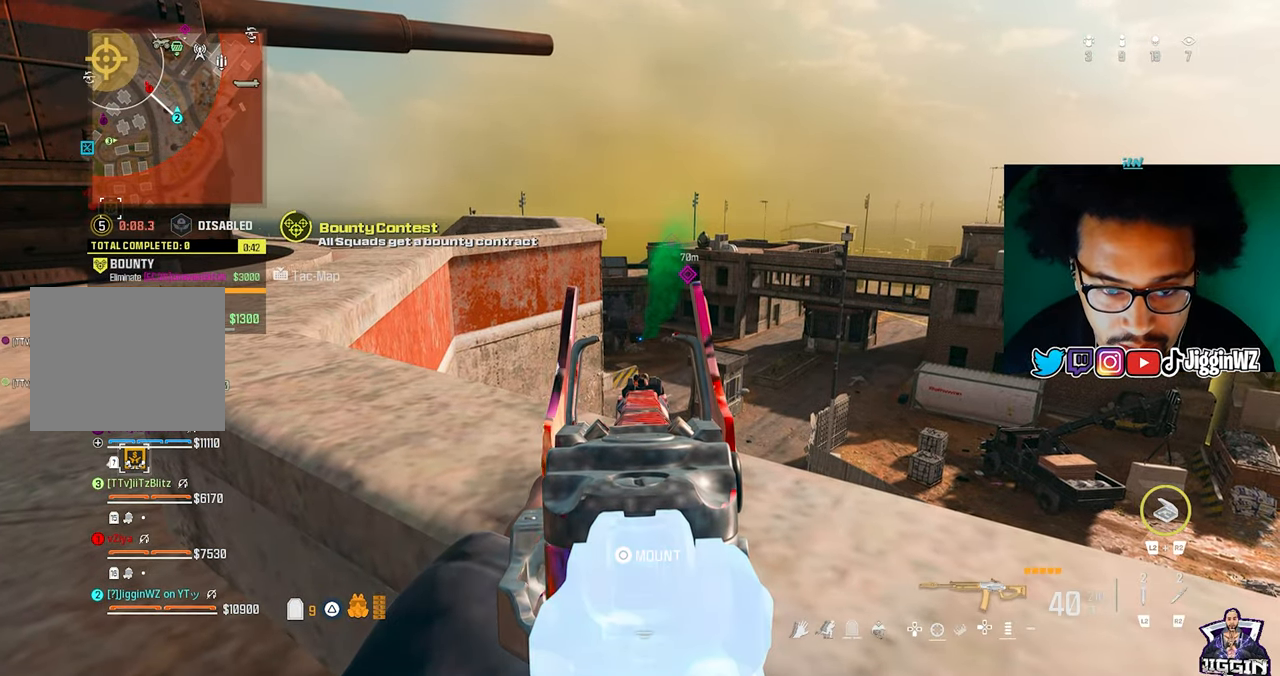
{"buttons": [], "left_stick": "center", "right_stick": "center", "events": []}
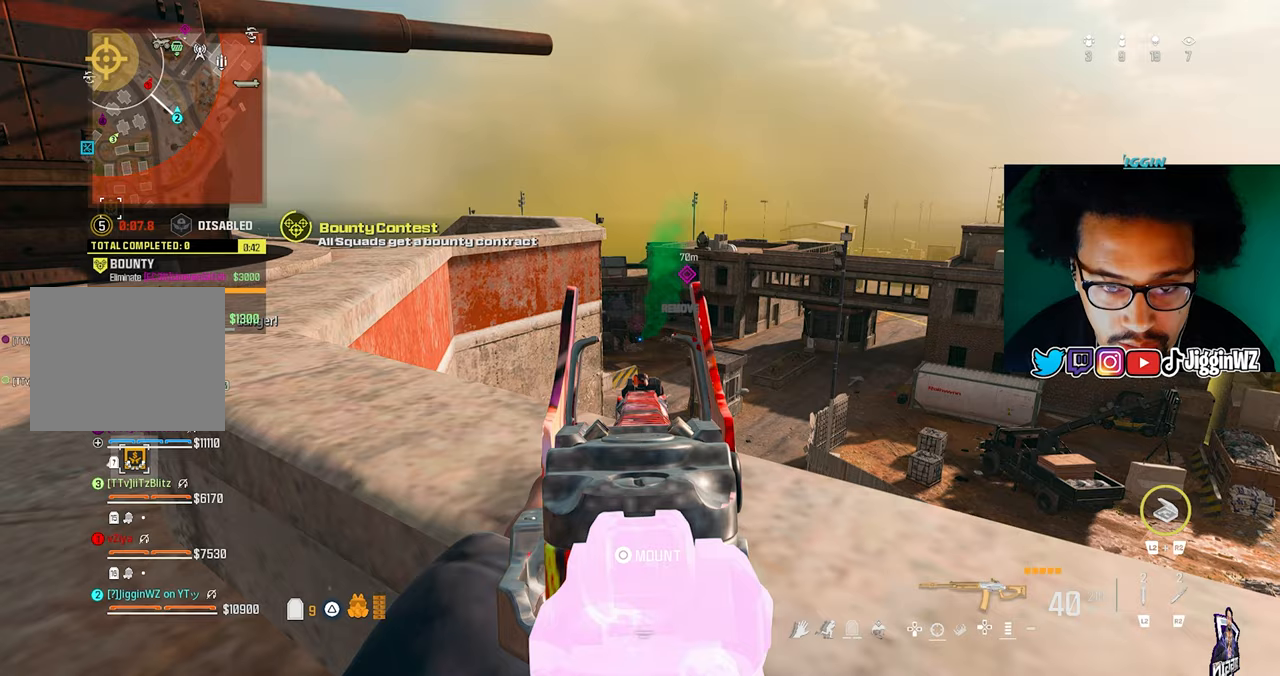
{"buttons": [], "left_stick": "center", "right_stick": "center", "events": []}
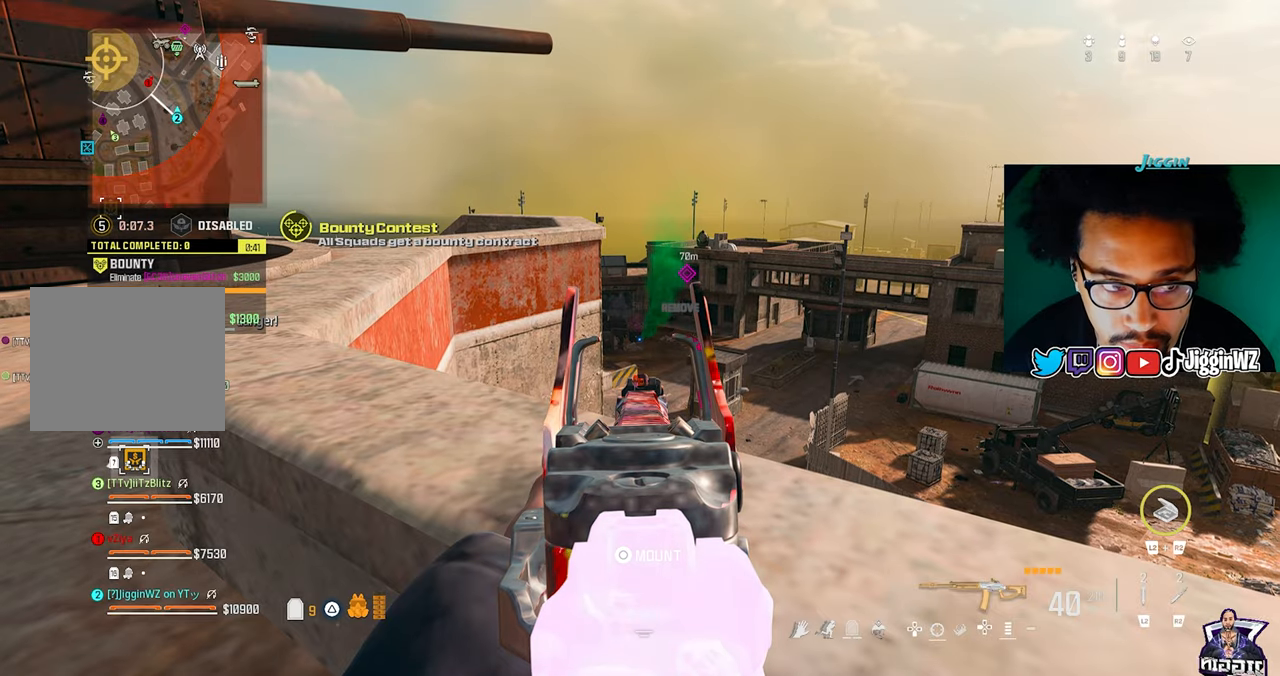
{"buttons": [], "left_stick": "center", "right_stick": "center", "events": []}
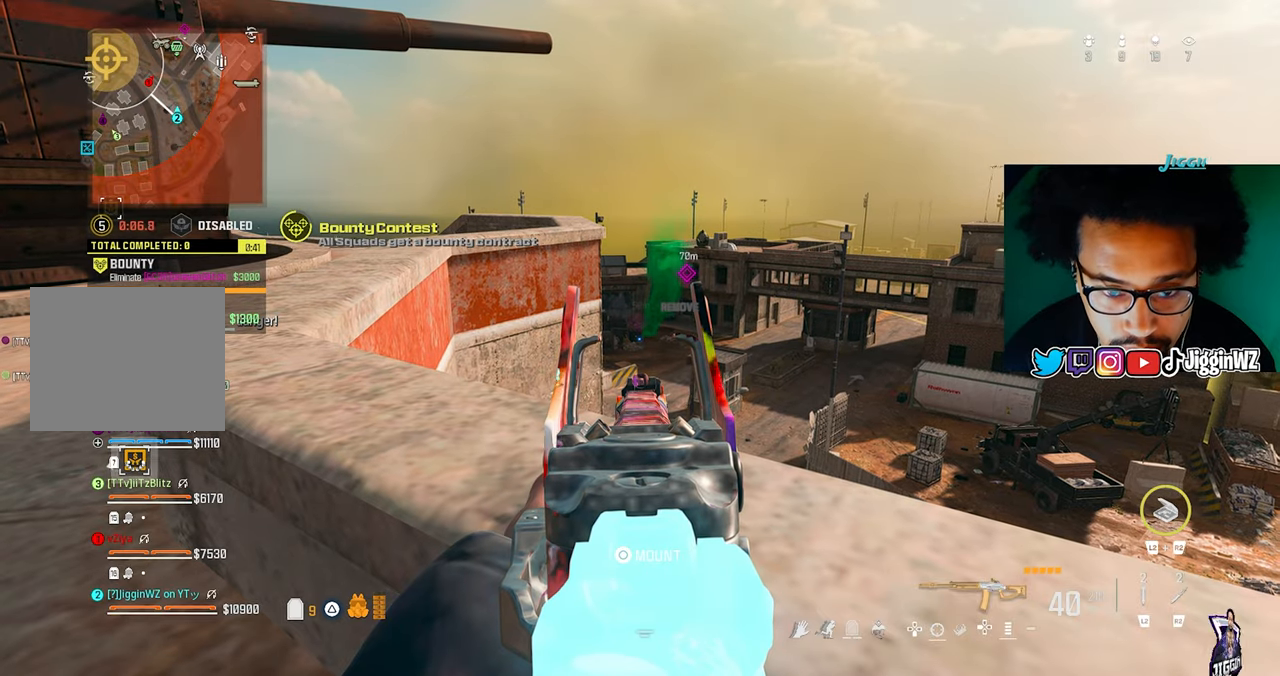
{"buttons": [], "left_stick": "center", "right_stick": "center", "events": []}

---+---

> What you should do
Would you restate all of the data above word for word, omitting the pictures?

> Exercise answer
{"buttons": [], "left_stick": "center", "right_stick": "center", "events": []}
{"buttons": [], "left_stick": "center", "right_stick": "center", "events": []}
{"buttons": [], "left_stick": "center", "right_stick": "center", "events": []}
{"buttons": [], "left_stick": "center", "right_stick": "center", "events": []}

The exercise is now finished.